Adventures in Predictive Analytics

In my last blog, Eliminating the Guessing Game of Yesterday, I shared my recent obsession for business intelligence and predictive analytics. ExtraktData’s technologist and I have been experimenting with our data a lot since then.  Our main goal is to develop a model that can predict the number of federal tax lien filings for the coming month.  That means in any given month we can make an educated guess on how many liens the IRS will file the following month.  For us and many of our clients, sales revenue is highly correlated to lien volume.  Predicting lien volume helps predict sales revenue and that’s quite valuable to our planning process. The prediction models are still in the works so I do not have any results to report, but rather some insights into the building process.

The Data Set

The data set for these models consists of federal tax liens filed against businesses between the years of 1990 to 2012.  Federal holidays and weekends were removed to give an accurate count of how many working days each month the IRS employees had to file the liens. We purposefully held back 2013 data, so we could test what the model predicted versus what actually happened in 2013.  As we develop our prediction model we will be testing numerous hypotheses.


  1. Each holiday has a greater impact than just the loss of a workday because people often take extra time off during those time periods.
  2. December and the summer months are generally vacation months.  Therefore, there may be seasonality based on vacation time.
  3. A relationship may exist between the date a business has to file their annual or quarterly taxes and the volume of liens filed.
  4. Number of workdays in a month effects lien volume. Everything at the IRS isn’t automated (the IRS is not staffed by robots) so fewer workdays equals less liens filed and vice versa.
  5. Because of the IRS Fresh Start initiative (implemented at the beginning of 2012), looking only at historical data for liens above $10K is more predictive than looking at all the data.
  6. The above hypotheses combined with other factors (discussed in previous blogs), such as economic cycles and unemployment rate, will allow us to predict future lien volume.
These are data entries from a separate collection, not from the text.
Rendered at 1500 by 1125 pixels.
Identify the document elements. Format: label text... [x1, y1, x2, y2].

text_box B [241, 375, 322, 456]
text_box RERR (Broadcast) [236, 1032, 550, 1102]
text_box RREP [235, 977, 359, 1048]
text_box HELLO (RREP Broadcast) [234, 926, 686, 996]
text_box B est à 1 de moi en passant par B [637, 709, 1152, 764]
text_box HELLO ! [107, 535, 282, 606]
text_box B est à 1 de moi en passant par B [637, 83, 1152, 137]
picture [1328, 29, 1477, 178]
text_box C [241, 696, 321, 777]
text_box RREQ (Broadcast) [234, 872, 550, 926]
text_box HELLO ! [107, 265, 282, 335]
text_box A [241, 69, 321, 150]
Our experimentations are definitely a process, but one we are very much enjoying.  What’s the point in having all this data if you don’t explore the possibilities?  So keep following our geeky adventures and let’s see what we find.  We’re not promising miracles, but we will share all the same.

  1. Dylan C Reply

    This sounds like a very interesting and exciting data project. What will you guys be using to perform the prediction analysis? R? I would love to see how this turns out.